Headlines
Loading...
Oleh. Ummu Qiyya

Tahun ajaran baru selalu disibukkan dengan proses PPDB (Penerimaan Peserta Didik Baru). Namun, sayang kisruh terjadi pada PPDB beberapa waktu lalu. Sistem zonasi yang digadang-gadang memberikan kemudahan dalam akses pendidikan, justru sebaliknya. Alih-alih memudahkan calon murid untuk mendapatkan sekolah, tetapi membuat peserta didik susah.

Fakta di lapang berbicara, terjadi kisruh gegara sistem zonasi ini. Proses PPDB tahun ajaran 2023/2024 di Indonesia diwarnai dengan praktik kecurangan. Praktik curang ini terjadi di sejumlah daerah mulai dari Bogor, Bekasi, hingga Kepulauan Riau. Praktik kecurangan yang terjadi antara lain: jual beli kursi, pungutan liar, domisili tidak sesuai KK, manipulasi dan pemalsuan KK, serta adanya pejabat yang menitipkan calon siswa (Tekno.tempo.co, 13/7/2023).

Misalnya di Bogor, diberitakan bahwa dari 161 siswa baru SMAN 1 Bogor, hanya 4 siswa yang berasal dari daerah sekitar. Sedangkan yang lain justru berasal dari daerah luar zonasi yang menumpang KK warga sekitar agar bisa masuk lewat jalur zonasi di sekolah tersebut (Beritasatu.com, 13/7/2023).

Dugaan manipulasi data ini disinyalir karena orang tua yang sangat menginginkan anak-anak mereka diterima di sekolah favorit yang mereka inginkan (Tekno.tempo.co,15/7/2023).

:::::

## TUGAS A
Ubah paragraf dalam teks tentang PPDB yang dimulai dengan "Fakta di lapang berbicara" menjadi daftar poin singkat yang tetap memuat fakta utamanya.
## TUGAS B
Sambung teks tentang kisruh sistem zonasi PPDB, dimulai setelah kalimat terakhirnya.
Item-item ini diambil dari sumber lain.

## ITEM YANG DIBERIKAN

:::::

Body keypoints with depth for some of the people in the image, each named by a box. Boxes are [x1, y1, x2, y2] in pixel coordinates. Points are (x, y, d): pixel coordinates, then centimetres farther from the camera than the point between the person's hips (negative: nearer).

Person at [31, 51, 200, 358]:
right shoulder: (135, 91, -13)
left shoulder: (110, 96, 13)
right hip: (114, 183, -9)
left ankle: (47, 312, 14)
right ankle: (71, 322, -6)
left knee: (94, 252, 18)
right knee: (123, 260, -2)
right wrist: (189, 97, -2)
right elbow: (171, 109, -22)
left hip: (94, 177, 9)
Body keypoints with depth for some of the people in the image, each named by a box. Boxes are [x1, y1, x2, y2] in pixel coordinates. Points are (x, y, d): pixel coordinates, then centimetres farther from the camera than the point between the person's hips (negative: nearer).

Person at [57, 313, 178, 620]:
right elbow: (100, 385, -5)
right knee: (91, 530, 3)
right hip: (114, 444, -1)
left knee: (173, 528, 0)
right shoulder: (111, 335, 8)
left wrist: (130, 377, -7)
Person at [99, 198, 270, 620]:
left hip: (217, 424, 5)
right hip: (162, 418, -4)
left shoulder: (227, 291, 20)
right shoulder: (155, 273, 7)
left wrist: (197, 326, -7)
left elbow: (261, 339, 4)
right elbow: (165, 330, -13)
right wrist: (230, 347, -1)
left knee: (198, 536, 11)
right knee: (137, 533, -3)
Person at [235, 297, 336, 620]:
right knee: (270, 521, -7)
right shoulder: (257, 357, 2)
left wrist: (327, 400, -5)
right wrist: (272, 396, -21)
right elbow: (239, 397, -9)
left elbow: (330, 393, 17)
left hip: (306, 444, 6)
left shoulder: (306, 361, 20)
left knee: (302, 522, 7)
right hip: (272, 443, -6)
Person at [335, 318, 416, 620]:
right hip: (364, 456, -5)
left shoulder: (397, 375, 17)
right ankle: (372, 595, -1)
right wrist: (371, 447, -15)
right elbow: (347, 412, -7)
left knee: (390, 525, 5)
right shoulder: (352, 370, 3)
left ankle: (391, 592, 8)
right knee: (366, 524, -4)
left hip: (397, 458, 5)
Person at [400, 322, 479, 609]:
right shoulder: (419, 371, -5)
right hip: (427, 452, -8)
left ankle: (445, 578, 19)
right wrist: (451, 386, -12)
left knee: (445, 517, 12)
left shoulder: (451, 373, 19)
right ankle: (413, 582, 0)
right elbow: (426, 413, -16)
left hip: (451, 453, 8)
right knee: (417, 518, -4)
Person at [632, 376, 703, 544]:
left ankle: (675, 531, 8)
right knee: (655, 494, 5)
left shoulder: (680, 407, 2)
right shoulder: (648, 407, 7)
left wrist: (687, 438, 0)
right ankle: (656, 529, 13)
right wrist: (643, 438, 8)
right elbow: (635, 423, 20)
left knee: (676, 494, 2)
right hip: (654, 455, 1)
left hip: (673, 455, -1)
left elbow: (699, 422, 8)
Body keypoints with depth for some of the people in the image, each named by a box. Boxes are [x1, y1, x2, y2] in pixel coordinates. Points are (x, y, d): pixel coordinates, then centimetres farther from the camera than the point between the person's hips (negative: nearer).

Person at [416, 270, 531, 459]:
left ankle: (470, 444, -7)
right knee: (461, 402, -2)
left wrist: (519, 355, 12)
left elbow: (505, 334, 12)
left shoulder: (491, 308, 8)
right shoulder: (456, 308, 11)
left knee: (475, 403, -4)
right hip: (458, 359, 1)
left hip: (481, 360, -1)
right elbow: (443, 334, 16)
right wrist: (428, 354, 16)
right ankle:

:::::

## JAWABAN TUGAS A
- Sistem zonasi membuat PPDB tahun ajaran 2023/2024 di Indonesia jadi kisruh karena banyak kecurangan.
- Kecurangan terjadi di beberapa daerah, mulai dari Bogor, Bekasi, sampai Kepulauan Riau.
- Bentuk kecurangannya: jual beli kursi, pungutan liar, domisili yang tidak sesuai KK, manipulasi dan pemalsuan KK, serta pejabat yang menitipkan calon siswa.
- Sumber: Tekno.tempo.co, 13/7/2023.

## JAWABAN TUGAS B
Mengapa fakta ini bisa terjadi? Kekisruhan PPDB terjadi di sana-sini? Penyebabnya adalah kebijakan sistem zonasi. Dalam Peraturan Menteri Pendidikan dan Kebudayaan (Permendikbud) Nomor 14 Tahun 2018, disebutkan bahwa sekolah yang diselenggarakan oleh pemerintah daerah wajib menerima calon peserta didik yang berdomisili pada radius zona terdekat dari sekolah paling sedikit sebesar 90 persen dari total jumlah keseluruhan peserta didik yang diterima. 

Mendikbud menuturkan, kebijakan zonasi diambil sebagai respon atas terjadinya kastanisasi atau kesenjangan dalam dunia pendidikan dimana seleksi penerimaan siswa baru dilakukan dengan cara tes intelektual sehingga ada yang digolongkan sebagai sekolah favorit dan sekolah tidak favorit, stigma inilah yang sebenarnya ingin diubah melalui sistem zonasi ini.

Namun pada praktiknya sistem zonasi ini justru menimbulkan banyak kekisruhan, hal ini menjadi salah satu pertanda bahwa kebijakan tersebut kurang tepat. 

Ditambah lagi, kita sekarang hidup di sistem kapitalisme yang mementingkan keuntungan semata. Sistem hidup yang membuat kita tidak bisa lepas dari kecurangan. Orang berani melakukan segala macam cara agar mendapatkan apa yang diinginkan. Tidak peduli aturan Allah Swt.. Apakah Allah membolehkan atau melarangnya.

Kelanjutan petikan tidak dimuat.